The NVIDIA Blackwell architecture is the reigning leader of the AI revolution.
Many think of Blackwell as a chip, but it may be better to think of it as a platform powering large-scale AI infrastructure.
Blackwell is the core of an entire system architecture designed specifically to power AI factories that produce intelligence using the largest and most complex AI models.
Today’s frontier AI models have hundreds of billions of parameters and are estimated to serve nearly a billion users per week. The next generation of models are expected to have well over a trillion parameters — and are being trained on tens of trillions of tokens of data drawn from text, image and video datasets.
Scaling out a data center — harnessing up to thousands of computers to share the work — is necessary to meet this demand. But far greater performance and energy efficiency can come from first scaling up: by making a bigger computer.
Blackwell redefines the limits of just how big we can go.
AI factories are the machines of the next industrial revolution. Their work is AI inference — the most challenging form of computing known today — and their product is intelligence.
These factories require infrastructure that can adapt, scale out and maximize every bit of compute resource available.
What does that look like?
A symphony of compute, networking, storage, power and cooling — with integration at the silicon and systems levels, up and down racks — orchestrated by software that sees tens of thousands of Blackwell GPUs as one.
The new unit of the data center is NVIDIA GB200 NVL72, a rack-scale system that acts as a single, massive GPU.
At the core, the NVIDIA Grace Blackwell superchip unites two Blackwell GPUs with one NVIDIA Grace CPU.
Fusing them into a unified compute module — a superchip — boosts performance by an order of magnitude.
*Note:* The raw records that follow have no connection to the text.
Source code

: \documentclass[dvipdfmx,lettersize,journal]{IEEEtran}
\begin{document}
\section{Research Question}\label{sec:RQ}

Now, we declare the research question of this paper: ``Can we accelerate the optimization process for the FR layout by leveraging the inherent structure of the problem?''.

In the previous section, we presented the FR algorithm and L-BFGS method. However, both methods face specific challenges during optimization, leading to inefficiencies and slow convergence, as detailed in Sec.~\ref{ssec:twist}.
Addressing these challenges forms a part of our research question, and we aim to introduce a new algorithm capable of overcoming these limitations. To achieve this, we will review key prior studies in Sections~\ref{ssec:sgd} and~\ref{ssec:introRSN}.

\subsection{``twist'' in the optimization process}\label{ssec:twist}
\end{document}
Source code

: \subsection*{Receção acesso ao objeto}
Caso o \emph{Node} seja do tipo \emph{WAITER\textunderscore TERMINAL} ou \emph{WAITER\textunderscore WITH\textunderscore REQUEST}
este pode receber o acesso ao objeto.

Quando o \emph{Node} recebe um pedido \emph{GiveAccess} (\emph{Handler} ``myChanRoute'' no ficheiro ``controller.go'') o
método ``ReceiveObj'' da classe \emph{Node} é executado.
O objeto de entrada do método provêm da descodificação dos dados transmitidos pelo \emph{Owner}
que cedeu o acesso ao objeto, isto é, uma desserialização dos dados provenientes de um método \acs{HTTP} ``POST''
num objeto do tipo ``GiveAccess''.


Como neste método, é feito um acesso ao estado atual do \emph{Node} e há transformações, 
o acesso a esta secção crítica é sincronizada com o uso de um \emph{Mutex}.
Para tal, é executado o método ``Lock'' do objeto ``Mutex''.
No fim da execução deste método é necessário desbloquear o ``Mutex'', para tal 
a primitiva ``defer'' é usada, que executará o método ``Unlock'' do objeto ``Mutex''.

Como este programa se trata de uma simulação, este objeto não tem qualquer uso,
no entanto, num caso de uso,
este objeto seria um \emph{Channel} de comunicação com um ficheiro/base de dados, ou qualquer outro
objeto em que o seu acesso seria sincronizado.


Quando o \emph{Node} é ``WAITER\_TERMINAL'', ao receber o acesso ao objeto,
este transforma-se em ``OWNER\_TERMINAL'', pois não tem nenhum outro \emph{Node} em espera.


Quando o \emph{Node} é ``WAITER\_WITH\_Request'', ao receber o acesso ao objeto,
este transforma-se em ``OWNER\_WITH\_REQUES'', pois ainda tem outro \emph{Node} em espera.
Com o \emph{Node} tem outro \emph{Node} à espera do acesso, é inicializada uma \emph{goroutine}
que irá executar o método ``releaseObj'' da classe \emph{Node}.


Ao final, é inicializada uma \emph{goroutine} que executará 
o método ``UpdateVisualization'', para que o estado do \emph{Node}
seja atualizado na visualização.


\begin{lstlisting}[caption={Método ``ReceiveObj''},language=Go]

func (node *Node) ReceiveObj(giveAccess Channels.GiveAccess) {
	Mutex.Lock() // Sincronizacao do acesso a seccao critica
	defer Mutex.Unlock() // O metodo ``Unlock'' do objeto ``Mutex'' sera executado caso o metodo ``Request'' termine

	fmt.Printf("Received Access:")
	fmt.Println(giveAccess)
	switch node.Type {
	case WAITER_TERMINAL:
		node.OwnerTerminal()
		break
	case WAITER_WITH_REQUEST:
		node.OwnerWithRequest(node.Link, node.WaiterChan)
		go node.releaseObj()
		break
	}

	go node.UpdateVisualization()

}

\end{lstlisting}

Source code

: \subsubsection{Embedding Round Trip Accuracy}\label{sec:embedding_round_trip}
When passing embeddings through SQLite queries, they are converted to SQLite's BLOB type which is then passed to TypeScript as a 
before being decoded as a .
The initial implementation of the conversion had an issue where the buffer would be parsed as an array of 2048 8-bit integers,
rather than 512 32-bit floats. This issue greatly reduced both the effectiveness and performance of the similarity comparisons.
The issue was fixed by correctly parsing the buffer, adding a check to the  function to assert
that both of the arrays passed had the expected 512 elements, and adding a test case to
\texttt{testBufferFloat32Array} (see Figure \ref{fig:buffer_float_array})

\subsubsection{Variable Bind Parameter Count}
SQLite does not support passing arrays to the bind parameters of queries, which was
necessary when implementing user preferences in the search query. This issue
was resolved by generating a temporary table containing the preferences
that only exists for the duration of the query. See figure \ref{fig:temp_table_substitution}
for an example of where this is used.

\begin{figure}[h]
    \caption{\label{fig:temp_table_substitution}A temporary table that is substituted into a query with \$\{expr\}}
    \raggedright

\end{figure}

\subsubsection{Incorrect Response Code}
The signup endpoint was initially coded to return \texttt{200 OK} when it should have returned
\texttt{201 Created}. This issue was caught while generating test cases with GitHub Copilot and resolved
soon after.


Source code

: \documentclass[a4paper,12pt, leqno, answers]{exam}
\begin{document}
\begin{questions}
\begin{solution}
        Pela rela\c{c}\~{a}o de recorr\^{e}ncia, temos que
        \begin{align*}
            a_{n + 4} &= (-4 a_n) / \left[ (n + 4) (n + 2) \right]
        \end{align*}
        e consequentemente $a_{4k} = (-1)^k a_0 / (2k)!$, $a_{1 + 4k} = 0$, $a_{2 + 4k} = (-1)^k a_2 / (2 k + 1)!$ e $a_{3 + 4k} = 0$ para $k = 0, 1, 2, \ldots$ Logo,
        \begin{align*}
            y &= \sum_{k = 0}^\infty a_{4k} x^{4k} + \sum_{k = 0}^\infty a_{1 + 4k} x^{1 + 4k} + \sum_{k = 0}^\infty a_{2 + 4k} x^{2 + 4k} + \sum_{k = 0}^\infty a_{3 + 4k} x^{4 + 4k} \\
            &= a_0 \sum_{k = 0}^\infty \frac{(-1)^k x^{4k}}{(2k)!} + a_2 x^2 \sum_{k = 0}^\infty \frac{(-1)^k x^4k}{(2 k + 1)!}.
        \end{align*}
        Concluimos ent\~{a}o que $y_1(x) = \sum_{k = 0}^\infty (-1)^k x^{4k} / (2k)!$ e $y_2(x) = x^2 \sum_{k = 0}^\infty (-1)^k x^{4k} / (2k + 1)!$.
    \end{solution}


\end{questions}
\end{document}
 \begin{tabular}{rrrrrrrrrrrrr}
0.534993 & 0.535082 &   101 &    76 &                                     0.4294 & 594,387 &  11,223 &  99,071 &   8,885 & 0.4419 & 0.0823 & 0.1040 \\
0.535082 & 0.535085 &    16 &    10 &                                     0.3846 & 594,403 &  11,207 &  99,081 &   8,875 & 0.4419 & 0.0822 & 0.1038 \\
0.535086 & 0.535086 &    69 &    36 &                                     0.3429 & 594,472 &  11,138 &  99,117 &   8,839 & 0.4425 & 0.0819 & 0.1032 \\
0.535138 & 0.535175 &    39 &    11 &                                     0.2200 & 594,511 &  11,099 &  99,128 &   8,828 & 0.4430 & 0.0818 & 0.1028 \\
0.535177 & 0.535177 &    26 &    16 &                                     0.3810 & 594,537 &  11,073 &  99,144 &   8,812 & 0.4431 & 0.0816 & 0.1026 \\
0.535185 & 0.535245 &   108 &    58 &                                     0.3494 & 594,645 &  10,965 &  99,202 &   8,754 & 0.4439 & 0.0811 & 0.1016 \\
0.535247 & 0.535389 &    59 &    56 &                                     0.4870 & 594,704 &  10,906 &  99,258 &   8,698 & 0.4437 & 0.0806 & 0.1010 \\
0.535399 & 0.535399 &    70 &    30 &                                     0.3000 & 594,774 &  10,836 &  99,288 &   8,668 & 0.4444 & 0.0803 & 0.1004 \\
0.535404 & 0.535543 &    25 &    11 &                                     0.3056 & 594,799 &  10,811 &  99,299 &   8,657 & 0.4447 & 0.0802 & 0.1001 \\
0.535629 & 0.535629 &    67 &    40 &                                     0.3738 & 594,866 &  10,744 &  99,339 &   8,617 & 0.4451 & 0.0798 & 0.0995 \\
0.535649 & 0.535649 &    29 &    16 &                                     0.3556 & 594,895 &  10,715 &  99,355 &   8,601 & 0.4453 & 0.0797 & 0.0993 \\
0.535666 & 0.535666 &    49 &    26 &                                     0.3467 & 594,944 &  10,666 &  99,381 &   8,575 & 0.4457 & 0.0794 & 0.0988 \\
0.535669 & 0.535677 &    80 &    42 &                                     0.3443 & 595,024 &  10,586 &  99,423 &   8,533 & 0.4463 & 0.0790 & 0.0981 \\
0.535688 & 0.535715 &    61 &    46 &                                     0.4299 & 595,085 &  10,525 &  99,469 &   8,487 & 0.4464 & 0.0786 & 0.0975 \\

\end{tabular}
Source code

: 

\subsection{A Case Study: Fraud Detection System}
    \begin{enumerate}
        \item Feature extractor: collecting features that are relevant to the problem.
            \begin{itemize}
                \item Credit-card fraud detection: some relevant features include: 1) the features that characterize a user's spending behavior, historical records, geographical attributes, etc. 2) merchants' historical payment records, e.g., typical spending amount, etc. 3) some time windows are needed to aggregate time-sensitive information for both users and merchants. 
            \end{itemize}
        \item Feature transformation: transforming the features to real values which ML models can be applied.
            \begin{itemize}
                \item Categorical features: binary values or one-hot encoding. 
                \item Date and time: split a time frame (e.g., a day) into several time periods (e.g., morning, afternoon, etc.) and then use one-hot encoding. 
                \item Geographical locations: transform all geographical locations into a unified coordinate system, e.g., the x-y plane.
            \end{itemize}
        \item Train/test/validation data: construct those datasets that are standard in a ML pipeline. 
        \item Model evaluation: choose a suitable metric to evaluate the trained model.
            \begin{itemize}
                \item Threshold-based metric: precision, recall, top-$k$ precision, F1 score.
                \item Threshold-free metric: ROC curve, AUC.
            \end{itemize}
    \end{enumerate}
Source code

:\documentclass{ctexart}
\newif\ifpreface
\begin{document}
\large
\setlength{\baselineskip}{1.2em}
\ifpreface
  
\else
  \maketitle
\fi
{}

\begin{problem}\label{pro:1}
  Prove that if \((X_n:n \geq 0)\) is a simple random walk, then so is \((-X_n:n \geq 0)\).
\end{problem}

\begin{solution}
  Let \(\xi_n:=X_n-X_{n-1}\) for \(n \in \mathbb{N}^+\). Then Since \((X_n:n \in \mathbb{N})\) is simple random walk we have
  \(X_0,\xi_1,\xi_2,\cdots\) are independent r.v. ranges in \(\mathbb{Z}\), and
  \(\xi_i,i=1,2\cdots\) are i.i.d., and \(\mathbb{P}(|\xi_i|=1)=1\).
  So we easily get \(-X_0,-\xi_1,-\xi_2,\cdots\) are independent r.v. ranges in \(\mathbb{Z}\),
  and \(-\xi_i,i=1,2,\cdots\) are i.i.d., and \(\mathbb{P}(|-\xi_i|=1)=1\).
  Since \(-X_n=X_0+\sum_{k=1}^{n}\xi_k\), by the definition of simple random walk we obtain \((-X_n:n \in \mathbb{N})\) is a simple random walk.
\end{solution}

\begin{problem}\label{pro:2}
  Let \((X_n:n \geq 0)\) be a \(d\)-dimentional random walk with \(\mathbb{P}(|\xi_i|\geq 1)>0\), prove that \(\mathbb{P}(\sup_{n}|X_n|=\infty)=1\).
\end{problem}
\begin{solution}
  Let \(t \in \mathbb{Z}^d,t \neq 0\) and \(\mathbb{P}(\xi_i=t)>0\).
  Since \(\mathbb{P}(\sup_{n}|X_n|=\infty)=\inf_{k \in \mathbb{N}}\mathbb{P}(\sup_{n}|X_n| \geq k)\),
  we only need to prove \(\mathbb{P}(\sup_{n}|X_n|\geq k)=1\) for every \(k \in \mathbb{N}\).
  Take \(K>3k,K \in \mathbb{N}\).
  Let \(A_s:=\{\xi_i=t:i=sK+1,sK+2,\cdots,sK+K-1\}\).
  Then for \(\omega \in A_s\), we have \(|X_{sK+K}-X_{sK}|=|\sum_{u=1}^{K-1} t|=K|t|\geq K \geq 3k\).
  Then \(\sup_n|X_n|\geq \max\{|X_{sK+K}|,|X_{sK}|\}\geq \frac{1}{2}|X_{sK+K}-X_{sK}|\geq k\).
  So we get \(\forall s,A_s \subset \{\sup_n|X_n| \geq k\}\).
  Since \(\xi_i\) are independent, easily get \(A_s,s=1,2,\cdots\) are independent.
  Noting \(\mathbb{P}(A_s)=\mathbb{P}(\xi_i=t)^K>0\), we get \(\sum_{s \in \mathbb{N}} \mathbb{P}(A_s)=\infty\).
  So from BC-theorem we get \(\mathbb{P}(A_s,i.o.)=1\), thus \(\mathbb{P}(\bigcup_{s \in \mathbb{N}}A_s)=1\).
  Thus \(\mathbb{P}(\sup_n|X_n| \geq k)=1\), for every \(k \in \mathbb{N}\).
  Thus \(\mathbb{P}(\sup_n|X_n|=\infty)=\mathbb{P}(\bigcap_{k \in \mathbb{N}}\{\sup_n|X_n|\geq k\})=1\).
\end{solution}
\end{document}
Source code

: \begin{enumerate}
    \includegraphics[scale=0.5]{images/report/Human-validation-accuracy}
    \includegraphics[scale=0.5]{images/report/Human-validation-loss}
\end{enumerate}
To do so requires a new high-speed interconnect technology introduced with the NVIDIA Hopper architecture: NVIDIA NVLink chip-to-chip.
This technology unlocks seamless communication between the CPU and GPUs, enabling them to share memory directly, resulting in lower latency and higher throughput for AI workloads.
Scaling this performance across multiple superchips without bottlenecks was impossible with previous networking technology. So NVIDIA created a new kind of interconnect to keep performance bottlenecks from emerging and enable AI at scale.
The NVIDIA NVLink Switch spine anchors GB200 NVL72 with a precisely engineered web of over 5,000 high-performance copper cables, connecting 72 GPUs across 18 compute trays to move data at a staggering 130 TB/s.
That’s fast enough to transfer the entire internet’s peak traffic in less than a second.
The integration of all this advanced hardware and software, compute and networking enables GB200 NVL72 systems to unlock new possibilities for AI at scale.
Each rack weighs one-and-a-half tons — featuring more than 600,000 parts, two miles of wire and millions of lines of code converged.
It acts as one giant virtual GPU, making factory-scale AI inference possible, where every nanosecond and watt matters.
NVIDIA then deconstructed GB200 NVL72 so that partners and customers can configure and build their own NVL72 systems.
Each NVL72 system is a two-ton, 1.2-million-part supercomputer. NVL72 systems are manufactured across more than 150 factories worldwide with 200 technology partners.
Tens of thousands of Blackwell NVL72 systems converge to create AI factories.
Working together isn’t enough. They must work as one.
NVIDIA Spectrum-X Ethernet and Quantum-X800 InfiniBand switches make this unified effort possible at the data center level.
Each GPU in an NVL72 system is connected directly to the factory’s data network, and to every other GPU in the system. GB200 NVL72 systems offer 400 Gbps of Ethernet or InfiniBand interconnect using NVIDIA ConnectX-7 NICs.
Scaling out AI factories requires many tools, each in service of one thing: unrestricted, parallel communication for every AI workload in the factory.
NVIDIA BlueField-3 DPUs do their part to boost AI performance by offloading and accelerating the non-AI tasks that keep the factory running: the symphony of networking, storage and security.
The data center is now the computer. NVIDIA Dynamo is its operating system.
Dynamo orchestrates and coordinates AI inference requests across a large fleet of GPUs to ensure that AI factories run at the lowest possible cost to maximize productivity and revenue.
It can add, remove and shift GPUs across workloads in response to surges in customer use, and route queries to the GPUs best fit for the job.
Blackwell is more than a chip. It’s the engine of AI factories.
The world’s largest-planned computing clusters are being built on the Blackwell and Blackwell Ultra architectures — with approximately 1,000 racks of NVIDIA GB300 systems produced each week.